*** Available data ***

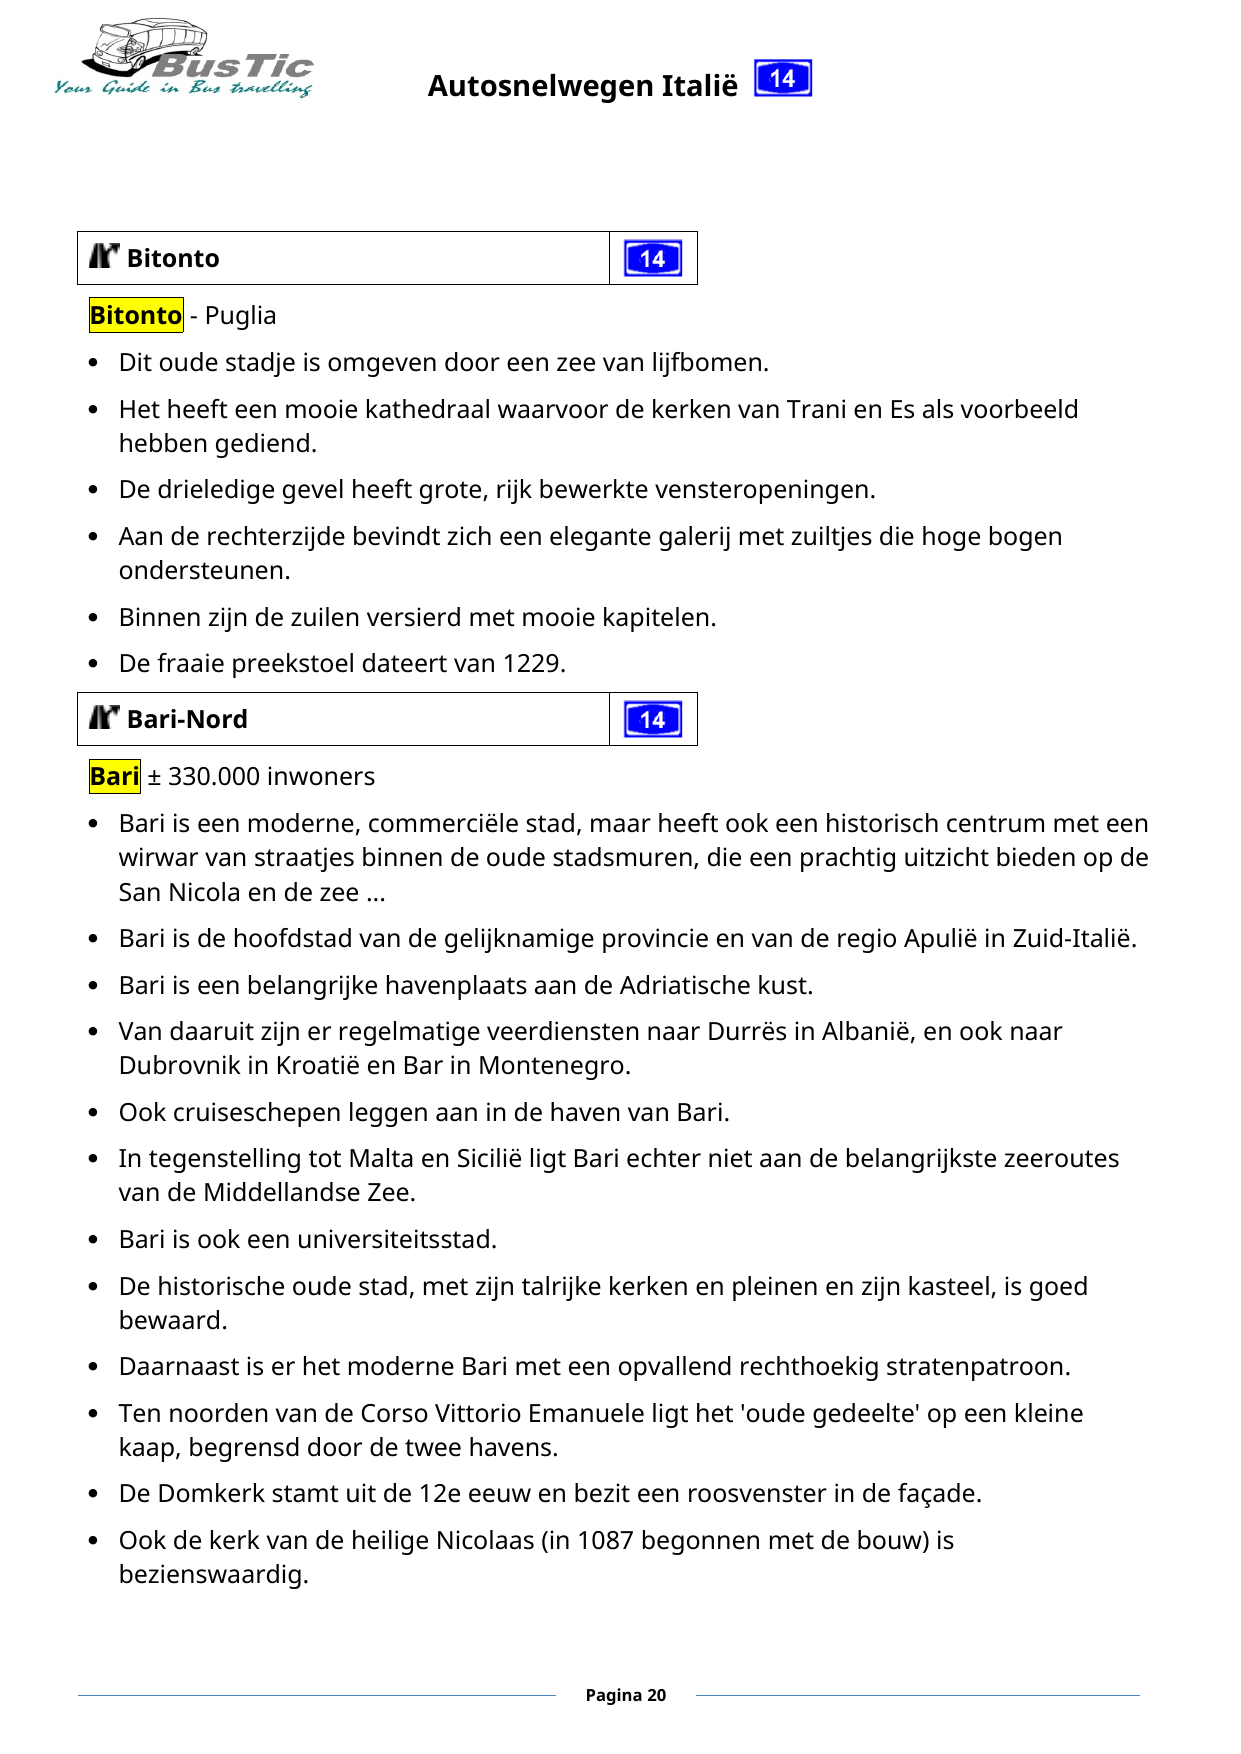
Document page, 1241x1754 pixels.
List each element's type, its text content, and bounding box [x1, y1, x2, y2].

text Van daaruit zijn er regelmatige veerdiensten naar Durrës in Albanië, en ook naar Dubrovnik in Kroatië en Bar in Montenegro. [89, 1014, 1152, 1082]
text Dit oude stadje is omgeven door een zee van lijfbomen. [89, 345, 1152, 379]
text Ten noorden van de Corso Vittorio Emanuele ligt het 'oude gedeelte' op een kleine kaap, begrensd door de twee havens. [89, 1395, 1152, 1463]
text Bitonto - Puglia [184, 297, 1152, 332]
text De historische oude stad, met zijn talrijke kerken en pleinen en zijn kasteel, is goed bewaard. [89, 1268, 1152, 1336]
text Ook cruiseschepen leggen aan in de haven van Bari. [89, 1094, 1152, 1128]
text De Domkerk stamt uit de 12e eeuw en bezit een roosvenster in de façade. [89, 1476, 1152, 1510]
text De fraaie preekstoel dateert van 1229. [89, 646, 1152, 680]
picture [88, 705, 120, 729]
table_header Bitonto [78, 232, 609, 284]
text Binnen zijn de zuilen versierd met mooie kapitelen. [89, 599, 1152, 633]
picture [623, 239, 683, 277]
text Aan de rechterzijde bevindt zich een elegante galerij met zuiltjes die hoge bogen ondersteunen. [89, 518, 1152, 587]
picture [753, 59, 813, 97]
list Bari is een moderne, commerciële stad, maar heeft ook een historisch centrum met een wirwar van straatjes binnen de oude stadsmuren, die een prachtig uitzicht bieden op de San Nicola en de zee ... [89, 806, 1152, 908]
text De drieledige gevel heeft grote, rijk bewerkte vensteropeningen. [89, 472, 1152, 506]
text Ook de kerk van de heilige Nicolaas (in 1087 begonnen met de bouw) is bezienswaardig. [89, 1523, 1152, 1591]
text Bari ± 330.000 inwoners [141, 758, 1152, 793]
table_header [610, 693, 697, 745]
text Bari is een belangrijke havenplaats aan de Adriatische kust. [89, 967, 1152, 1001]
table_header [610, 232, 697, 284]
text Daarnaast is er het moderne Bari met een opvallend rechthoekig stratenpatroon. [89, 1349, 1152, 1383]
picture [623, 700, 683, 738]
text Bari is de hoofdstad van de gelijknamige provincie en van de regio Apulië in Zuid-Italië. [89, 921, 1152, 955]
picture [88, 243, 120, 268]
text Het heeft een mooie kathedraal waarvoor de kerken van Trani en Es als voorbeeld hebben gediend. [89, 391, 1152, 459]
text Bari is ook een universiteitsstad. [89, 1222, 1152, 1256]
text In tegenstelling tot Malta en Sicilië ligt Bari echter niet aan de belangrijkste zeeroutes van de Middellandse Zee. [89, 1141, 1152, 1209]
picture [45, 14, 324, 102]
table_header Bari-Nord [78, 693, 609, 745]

***

To do =
Provide the number of lines in the entries above on which the string "heeft" is found, and no other text.

Written response =
3